Por Anna Shea (@AnnaLucyShea), investigadora de Amnistía Internacional sobre derechos de las personas refugiadas y migrantes, 

¿Cómo es verse atrapada en una catástrofe de la que no eres responsable? Pensaba que lo sabía, pero me equivocaba.

Llevo diez años trabajando con personas refugiadas y migrantes, hablando con cientos de personas sobre sus experiencias. Ahora veo que mi conocimiento de lo que habían vivido era superficial y no se ajustaba en absoluto a la realidad.

En estos momentos en que vivo exiliada de mi país natal, Canadá (que prácticamente ha cerrado sus fronteras), separada de mis seres queridos en ultramar y atenazada por la ansiedad que me produce la preocupación por su bienestar y el mío propio, aprecio de otra manera, mucho más intensa, las experiencias de las personas atrapadas en catástrofes.

No es mi intención quitar importancia al sufrimiento y la destrucción indescriptibles en lugares como Siria y Venezuela, de donde han huido millones de personas. De ningún modo son situaciones comparables a lo que está sucediendo en la mayoría de los países afectados por la pandemia.

Pero, para millones de personas que viven en países ricos, la pandemia podría representar la primera vez que experimentan siquiera una mínima parte de lo que soportan las personas atrapadas en catástrofes de una naturaleza y gravedad completamente distintas.

Lugares que antes eran conocidos y seguros, como autobuses, comercios y restaurantes, ahora generan temor y peligro en países prósperos de todo el mundo. La población se levanta cada día sin saber si cobrará su sueldo, si sus hijos o hijas podrán volver a la escuela, si las fruterías y las farmacias tendrán provisiones suficientes para cubrir sus necesidades básicas. Personas con determinados pasaportes, que anteriormente podían entrar prácticamente en cualquier país del mundo, ya no pueden viajar. Los medios de vida de mucha gente están en grave riesgo. Para las personas de avanzada edad y otros grupos de población vulnerables, su propia vida corre peligro.

¿Es posible que estas vivencias nos ayuden a comprender mejor lo que significaría ser una persona refugiada? ¿Podría esta situación sin precedentes generar compasión y empatía hacia las personas que se han visto obligadas a huir de sus hogares? No es imposible, ni mucho menos.
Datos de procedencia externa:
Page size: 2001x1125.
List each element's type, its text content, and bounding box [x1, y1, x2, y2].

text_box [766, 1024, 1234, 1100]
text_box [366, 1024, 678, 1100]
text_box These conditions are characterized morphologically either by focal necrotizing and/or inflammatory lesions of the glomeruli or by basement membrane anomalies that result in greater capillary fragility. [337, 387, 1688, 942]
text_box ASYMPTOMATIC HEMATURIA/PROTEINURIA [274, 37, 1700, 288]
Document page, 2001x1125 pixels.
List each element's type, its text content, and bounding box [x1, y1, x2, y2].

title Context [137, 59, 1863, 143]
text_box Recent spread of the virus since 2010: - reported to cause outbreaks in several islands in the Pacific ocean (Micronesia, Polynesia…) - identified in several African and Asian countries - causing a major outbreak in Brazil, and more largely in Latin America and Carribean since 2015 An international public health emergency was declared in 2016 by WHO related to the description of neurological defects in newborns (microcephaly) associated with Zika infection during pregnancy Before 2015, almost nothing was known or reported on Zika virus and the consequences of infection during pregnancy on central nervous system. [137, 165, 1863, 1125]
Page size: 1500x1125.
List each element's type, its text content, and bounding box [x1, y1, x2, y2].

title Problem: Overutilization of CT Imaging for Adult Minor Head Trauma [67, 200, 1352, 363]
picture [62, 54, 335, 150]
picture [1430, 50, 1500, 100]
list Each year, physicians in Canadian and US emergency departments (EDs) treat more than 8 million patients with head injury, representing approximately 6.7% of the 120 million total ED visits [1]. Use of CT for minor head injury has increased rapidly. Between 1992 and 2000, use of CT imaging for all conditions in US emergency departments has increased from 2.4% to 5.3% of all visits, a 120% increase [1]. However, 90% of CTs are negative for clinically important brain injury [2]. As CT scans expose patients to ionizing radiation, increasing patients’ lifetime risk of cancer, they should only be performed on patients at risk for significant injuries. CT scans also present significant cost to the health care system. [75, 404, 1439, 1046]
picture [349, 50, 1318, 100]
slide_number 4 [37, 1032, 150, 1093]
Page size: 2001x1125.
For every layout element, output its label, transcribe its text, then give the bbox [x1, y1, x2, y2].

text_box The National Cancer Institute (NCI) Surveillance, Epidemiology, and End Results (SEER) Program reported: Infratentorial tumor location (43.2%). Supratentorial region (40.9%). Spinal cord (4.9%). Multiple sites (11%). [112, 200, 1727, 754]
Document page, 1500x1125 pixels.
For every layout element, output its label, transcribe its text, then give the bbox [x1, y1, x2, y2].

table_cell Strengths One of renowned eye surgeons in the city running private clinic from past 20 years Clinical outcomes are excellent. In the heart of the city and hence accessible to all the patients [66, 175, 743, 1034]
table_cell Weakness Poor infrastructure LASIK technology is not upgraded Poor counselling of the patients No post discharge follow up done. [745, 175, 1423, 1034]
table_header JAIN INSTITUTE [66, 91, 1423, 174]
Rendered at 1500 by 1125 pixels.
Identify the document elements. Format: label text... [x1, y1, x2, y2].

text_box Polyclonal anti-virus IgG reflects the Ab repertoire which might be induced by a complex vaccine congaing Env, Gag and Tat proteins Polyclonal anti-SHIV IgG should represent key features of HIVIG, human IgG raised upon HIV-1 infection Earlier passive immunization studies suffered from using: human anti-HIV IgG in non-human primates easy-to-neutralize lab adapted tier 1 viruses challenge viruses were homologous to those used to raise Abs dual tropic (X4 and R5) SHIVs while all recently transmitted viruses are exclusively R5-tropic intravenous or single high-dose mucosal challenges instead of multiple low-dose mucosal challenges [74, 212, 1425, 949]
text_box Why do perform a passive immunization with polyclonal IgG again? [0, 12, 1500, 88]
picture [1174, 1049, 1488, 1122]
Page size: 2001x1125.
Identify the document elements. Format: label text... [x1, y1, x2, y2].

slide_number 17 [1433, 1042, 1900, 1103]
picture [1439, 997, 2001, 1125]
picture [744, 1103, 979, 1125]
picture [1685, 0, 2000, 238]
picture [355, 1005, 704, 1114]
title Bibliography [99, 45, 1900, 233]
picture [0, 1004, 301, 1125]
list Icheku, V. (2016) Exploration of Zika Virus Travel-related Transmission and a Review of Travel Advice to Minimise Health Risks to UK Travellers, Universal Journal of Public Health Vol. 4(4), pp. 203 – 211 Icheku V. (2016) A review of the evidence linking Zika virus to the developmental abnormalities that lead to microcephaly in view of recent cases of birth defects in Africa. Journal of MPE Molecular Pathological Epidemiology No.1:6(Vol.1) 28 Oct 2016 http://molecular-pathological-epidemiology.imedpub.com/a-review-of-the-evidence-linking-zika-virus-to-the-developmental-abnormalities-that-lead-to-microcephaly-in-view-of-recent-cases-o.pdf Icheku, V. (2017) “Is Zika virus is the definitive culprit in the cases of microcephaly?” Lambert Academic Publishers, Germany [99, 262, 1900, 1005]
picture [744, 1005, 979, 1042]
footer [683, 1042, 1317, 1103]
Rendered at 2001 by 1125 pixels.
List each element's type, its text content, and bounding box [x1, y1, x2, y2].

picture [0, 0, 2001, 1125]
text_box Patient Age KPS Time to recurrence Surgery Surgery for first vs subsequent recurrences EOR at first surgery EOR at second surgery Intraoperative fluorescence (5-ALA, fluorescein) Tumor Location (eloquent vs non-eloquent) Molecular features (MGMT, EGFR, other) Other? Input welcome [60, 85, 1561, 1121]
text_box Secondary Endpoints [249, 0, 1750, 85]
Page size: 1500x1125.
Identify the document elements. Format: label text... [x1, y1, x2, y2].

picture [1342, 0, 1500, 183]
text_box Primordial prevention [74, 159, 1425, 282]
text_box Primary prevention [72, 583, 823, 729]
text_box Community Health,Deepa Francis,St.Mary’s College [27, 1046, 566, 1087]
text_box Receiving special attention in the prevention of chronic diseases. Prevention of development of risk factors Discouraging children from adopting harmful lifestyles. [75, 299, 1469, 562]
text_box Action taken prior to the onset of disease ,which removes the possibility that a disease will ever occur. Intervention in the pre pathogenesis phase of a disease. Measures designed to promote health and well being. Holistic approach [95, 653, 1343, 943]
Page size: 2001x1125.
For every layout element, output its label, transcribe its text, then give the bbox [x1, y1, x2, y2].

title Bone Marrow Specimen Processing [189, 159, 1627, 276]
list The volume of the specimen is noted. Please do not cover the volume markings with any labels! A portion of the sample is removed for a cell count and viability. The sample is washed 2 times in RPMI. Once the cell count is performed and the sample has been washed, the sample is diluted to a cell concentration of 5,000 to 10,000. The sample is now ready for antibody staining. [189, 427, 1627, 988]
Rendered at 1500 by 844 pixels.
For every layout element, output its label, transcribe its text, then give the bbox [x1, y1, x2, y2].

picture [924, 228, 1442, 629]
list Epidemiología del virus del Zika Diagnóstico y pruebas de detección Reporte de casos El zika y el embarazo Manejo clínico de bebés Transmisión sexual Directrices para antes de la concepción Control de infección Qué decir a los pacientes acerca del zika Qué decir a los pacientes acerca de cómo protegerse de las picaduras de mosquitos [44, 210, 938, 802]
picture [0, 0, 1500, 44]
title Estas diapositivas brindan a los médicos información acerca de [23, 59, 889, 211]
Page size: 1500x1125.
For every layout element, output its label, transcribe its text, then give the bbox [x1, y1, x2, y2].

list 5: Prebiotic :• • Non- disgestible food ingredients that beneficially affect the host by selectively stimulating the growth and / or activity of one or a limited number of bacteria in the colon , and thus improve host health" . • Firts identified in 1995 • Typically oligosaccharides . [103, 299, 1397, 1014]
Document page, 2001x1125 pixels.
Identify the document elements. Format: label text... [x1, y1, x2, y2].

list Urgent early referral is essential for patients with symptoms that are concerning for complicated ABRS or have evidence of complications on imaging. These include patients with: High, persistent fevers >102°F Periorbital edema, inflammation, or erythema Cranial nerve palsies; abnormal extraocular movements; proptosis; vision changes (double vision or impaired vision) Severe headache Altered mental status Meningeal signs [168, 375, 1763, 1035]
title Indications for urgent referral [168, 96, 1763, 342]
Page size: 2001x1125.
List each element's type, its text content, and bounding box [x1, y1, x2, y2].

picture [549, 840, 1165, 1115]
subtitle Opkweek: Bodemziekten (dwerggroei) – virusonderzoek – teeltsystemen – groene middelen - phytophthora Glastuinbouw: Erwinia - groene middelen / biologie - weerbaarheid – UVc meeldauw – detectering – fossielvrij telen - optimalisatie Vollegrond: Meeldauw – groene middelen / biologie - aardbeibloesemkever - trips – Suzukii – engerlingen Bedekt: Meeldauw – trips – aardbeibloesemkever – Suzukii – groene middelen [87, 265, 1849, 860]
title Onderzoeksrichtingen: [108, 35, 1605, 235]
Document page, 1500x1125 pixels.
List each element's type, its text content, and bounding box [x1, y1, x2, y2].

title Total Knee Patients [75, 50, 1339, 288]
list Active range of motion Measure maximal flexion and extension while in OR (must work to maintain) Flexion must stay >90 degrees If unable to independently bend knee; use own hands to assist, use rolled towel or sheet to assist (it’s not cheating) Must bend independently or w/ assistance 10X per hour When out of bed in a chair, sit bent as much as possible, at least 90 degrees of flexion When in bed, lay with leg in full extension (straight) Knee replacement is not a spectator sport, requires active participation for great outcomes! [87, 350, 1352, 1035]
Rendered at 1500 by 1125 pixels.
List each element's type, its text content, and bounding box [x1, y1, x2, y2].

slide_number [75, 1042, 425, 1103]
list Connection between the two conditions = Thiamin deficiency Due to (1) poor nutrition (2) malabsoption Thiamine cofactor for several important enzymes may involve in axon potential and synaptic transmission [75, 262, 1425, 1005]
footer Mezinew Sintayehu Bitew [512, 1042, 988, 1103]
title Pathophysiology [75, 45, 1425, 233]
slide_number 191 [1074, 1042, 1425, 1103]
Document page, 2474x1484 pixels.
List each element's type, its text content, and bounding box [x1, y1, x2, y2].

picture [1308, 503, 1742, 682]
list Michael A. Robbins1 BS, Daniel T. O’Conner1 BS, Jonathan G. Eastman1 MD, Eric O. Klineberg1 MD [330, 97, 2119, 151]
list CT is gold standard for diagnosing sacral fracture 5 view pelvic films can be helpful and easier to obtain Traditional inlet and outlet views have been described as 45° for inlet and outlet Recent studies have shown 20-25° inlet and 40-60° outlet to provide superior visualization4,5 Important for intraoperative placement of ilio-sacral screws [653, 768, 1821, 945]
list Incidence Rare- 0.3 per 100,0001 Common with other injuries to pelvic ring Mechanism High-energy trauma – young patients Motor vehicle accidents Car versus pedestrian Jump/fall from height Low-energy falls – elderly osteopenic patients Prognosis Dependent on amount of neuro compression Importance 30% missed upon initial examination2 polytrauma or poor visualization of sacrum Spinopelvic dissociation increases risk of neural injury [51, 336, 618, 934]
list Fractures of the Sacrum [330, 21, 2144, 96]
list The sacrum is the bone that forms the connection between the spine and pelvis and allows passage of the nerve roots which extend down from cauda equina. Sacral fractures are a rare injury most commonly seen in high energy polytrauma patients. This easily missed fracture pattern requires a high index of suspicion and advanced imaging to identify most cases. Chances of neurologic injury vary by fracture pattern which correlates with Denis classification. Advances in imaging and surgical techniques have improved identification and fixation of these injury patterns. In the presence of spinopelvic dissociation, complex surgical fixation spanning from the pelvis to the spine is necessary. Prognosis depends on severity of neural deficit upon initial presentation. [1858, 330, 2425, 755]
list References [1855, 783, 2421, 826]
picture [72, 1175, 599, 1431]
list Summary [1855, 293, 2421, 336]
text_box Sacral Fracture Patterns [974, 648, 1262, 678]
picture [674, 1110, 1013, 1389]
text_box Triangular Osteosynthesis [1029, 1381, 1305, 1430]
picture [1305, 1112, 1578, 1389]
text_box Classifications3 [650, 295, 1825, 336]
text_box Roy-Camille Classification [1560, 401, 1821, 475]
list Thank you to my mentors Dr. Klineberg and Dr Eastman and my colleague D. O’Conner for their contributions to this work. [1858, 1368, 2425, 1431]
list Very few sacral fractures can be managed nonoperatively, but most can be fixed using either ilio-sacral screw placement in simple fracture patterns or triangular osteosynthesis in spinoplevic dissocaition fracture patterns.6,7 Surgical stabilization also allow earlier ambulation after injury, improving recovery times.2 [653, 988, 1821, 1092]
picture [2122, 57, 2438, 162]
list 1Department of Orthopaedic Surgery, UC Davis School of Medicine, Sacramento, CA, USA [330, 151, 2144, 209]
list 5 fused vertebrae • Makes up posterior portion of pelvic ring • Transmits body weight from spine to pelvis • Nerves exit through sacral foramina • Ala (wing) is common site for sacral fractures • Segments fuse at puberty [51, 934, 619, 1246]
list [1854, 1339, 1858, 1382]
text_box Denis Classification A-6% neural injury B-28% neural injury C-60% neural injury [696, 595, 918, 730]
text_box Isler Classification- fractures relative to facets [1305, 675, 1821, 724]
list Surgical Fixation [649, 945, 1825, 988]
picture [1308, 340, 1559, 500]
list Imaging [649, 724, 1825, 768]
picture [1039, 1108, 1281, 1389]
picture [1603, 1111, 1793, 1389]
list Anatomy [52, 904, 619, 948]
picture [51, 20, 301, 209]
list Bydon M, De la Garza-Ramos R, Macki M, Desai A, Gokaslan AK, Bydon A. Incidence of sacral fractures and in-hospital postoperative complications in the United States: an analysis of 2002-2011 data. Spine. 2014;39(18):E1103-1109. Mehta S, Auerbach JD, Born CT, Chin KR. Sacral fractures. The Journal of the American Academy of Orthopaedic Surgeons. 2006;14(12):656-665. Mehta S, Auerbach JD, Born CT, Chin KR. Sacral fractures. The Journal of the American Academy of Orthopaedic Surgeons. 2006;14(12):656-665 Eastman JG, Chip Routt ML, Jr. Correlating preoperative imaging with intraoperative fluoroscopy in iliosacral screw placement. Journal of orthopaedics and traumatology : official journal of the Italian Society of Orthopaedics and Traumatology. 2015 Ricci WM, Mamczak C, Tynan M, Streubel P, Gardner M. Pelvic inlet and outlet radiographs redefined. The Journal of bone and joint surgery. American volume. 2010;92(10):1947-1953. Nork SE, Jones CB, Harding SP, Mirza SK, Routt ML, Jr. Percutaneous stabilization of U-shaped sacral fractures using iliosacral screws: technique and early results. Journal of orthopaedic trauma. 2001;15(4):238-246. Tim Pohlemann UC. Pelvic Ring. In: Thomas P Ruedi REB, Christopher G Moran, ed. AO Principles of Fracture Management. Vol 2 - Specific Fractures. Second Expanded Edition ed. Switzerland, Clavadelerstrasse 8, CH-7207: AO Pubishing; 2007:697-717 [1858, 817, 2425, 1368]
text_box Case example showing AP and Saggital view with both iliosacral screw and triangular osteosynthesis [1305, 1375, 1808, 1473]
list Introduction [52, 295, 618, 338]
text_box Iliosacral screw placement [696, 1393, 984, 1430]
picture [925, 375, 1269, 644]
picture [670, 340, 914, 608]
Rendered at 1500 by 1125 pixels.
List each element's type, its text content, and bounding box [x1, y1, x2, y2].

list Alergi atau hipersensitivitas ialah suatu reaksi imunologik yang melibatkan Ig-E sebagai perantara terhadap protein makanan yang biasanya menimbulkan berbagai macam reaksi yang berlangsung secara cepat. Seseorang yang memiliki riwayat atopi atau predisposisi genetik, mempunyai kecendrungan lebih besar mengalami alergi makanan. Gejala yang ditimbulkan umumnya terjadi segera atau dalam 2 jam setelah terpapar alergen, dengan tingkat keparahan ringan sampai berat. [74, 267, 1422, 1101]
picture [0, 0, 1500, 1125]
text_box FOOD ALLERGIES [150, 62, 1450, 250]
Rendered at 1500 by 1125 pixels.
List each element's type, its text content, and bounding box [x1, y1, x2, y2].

Pongamos por ejemplo la Gran Depresión de la década de 1930. Aquella crisis económica generó inmensos niveles de sufrimiento en todo el planeta. Aunque ya existían entonces sistemas de asistencia social en muchos países, eran muy insuficientes para hacer frente a un problema de tal magnitud. Cuando se hizo evidente el alcance y la gravedad de la crisis económica, los gobiernos al fin aceptaron que tenían la responsabilidad de proteger el bienestar de toda la comunidad. Comprendieron hasta qué punto sus respuestas parciales e individuales a un reto colectivo habían sido inapropiadas.

Ahora mismo todos —individuos, comunidades y gobiernos— podemos decidir. Tenemos opciones. Podemos optar por la solidaridad y la compasión, proteger y ayudar a las personas más vulnerables a nuestro alrededor y actuar por el bien común. Podemos salvar muchas vidas.

Cuando haya pasado esta crisis, e incluso en medio de ella, nos enfrentaremos a otros desafíos y podremos volver a decidir.

Cuando las catástrofes afecten a nuestros congéneres, ¿decidiremos confinarlos en precarios campos, disparar gas lacrimógeno contra ellos, separarlos de sus hijos o hijas, procesarlos por el “delito” de perseguir una vida mejor para ellos y sus familias, o recordaremos entonces cuando nos sentimos vulnerables e impotentes, cuando nos preocupó poder satisfacer nuestras necesidades básicas, cuando nuestros pasaportes no valían nada, cuando nos sentimos paralizados por la ansiedad y la incertidumbre? ¿Elegiremos el miedo o el amor? La decisión es nuestra.